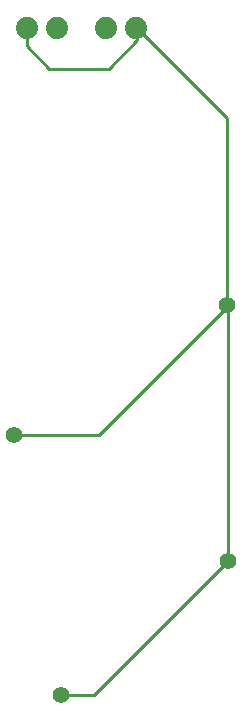
<source format=gbl>
G04 EAGLE Gerber RS-274X export*
G75*
%MOMM*%
%FSLAX34Y34*%
%LPD*%
%AMOC8*
5,1,8,0,0,1.08239X$1,22.5*%
G01*
%ADD10C,1.879600*%
%ADD11C,1.400000*%
%ADD12C,0.254000*%


D10*
X88000Y1014600D03*
X113400Y1014600D03*
X46500Y1014400D03*
X21100Y1014400D03*
D11*
X190000Y780000D03*
X191000Y563000D03*
X50000Y450000D03*
D12*
X78000Y450000D01*
X191000Y563000D01*
X191000Y779000D01*
X190000Y780000D01*
X190000Y938000D01*
X114000Y1014000D01*
X113400Y1014600D01*
X21100Y1014400D02*
X21100Y998900D01*
X40000Y980000D01*
X90000Y980000D01*
X114000Y1004000D02*
X114000Y1014000D01*
X114000Y1004000D02*
X90000Y980000D01*
D11*
X10000Y670000D03*
D12*
X82000Y670000D01*
X191000Y779000D01*
M02*

</source>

* What to produce *
Transcribe every entry word for word, but omit the pictures.

* Result for this task *
<source format=gbl>
G04 EAGLE Gerber RS-274X export*
G75*
%MOMM*%
%FSLAX34Y34*%
%LPD*%
%AMOC8*
5,1,8,0,0,1.08239X$1,22.5*%
G01*
%ADD10C,1.879600*%
%ADD11C,1.400000*%
%ADD12C,0.254000*%


D10*
X88000Y1014600D03*
X113400Y1014600D03*
X46500Y1014400D03*
X21100Y1014400D03*
D11*
X190000Y780000D03*
X191000Y563000D03*
X50000Y450000D03*
D12*
X78000Y450000D01*
X191000Y563000D01*
X191000Y779000D01*
X190000Y780000D01*
X190000Y938000D01*
X114000Y1014000D01*
X113400Y1014600D01*
X21100Y1014400D02*
X21100Y998900D01*
X40000Y980000D01*
X90000Y980000D01*
X114000Y1004000D02*
X114000Y1014000D01*
X114000Y1004000D02*
X90000Y980000D01*
D11*
X10000Y670000D03*
D12*
X82000Y670000D01*
X191000Y779000D01*
M02*

</source>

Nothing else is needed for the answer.